● What is being asked:
Write the records out again exactly, but without pictures.

(Transcribed page contents)
"""

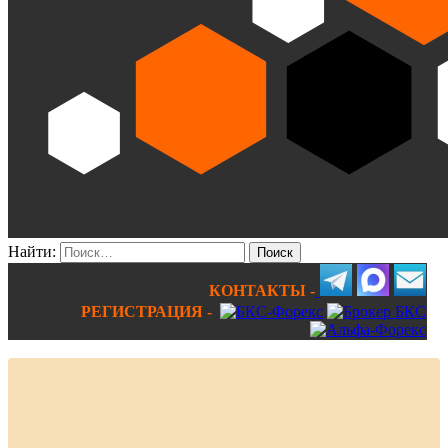
Найти:
КОНТАКТЫ -
РЕГИСТРАЦИЯ -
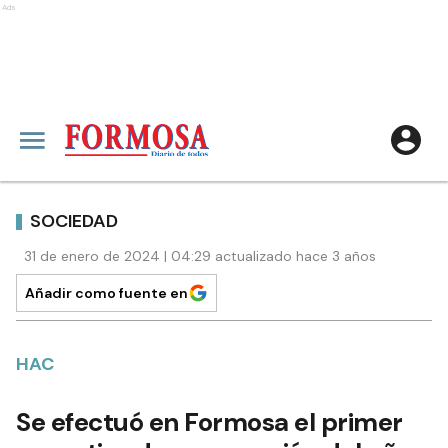
Ads
SOCIEDAD
31 de enero de 2024 | 04:29 actualizado hace 3 años
Añadir como fuente en
HAC
Se efectuó en Formosa el primer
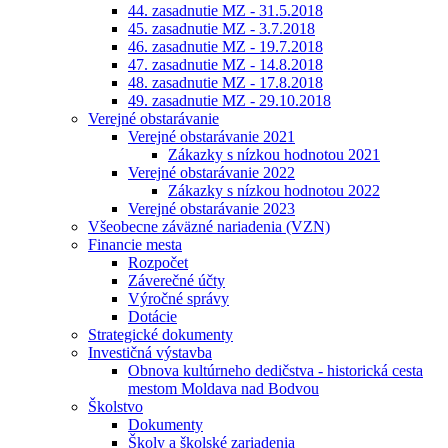
44. zasadnutie MZ - 31.5.2018
45. zasadnutie MZ - 3.7.2018
46. zasadnutie MZ - 19.7.2018
47. zasadnutie MZ - 14.8.2018
48. zasadnutie MZ - 17.8.2018
49. zasadnutie MZ - 29.10.2018
Verejné obstarávanie
Verejné obstarávanie 2021
Zákazky s nízkou hodnotou 2021
Verejné obstarávanie 2022
Zákazky s nízkou hodnotou 2022
Verejné obstarávanie 2023
Všeobecne záväzné nariadenia (VZN)
Financie mesta
Rozpočet
Záverečné účty
Výročné správy
Dotácie
Strategické dokumenty
Investičná výstavba
Obnova kultúrneho dedičstva - historická cesta
mestom Moldava nad Bodvou
Školstvo
Dokumenty
Školy a školské zariadenia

"""

● Written response:
Найти:
КОНТАКТЫ -
РЕГИСТРАЦИЯ -
Ads
SOCIEDAD
31 de enero de 2024 | 04:29 actualizado hace 3 años
Añadir como fuente en
HAC
Se efectuó en Formosa el primer
44. zasadnutie MZ - 31.5.2018
45. zasadnutie MZ - 3.7.2018
46. zasadnutie MZ - 19.7.2018
47. zasadnutie MZ - 14.8.2018
48. zasadnutie MZ - 17.8.2018
49. zasadnutie MZ - 29.10.2018
Verejné obstarávanie
Verejné obstarávanie 2021
Zákazky s nízkou hodnotou 2021
Verejné obstarávanie 2022
Zákazky s nízkou hodnotou 2022
Verejné obstarávanie 2023
Všeobecne záväzné nariadenia (VZN)
Financie mesta
Rozpočet
Záverečné účty
Výročné správy
Dotácie
Strategické dokumenty
Investičná výstavba
Obnova kultúrneho dedičstva - historická cesta
mestom Moldava nad Bodvou
Školstvo
Dokumenty
Školy a školské zariadenia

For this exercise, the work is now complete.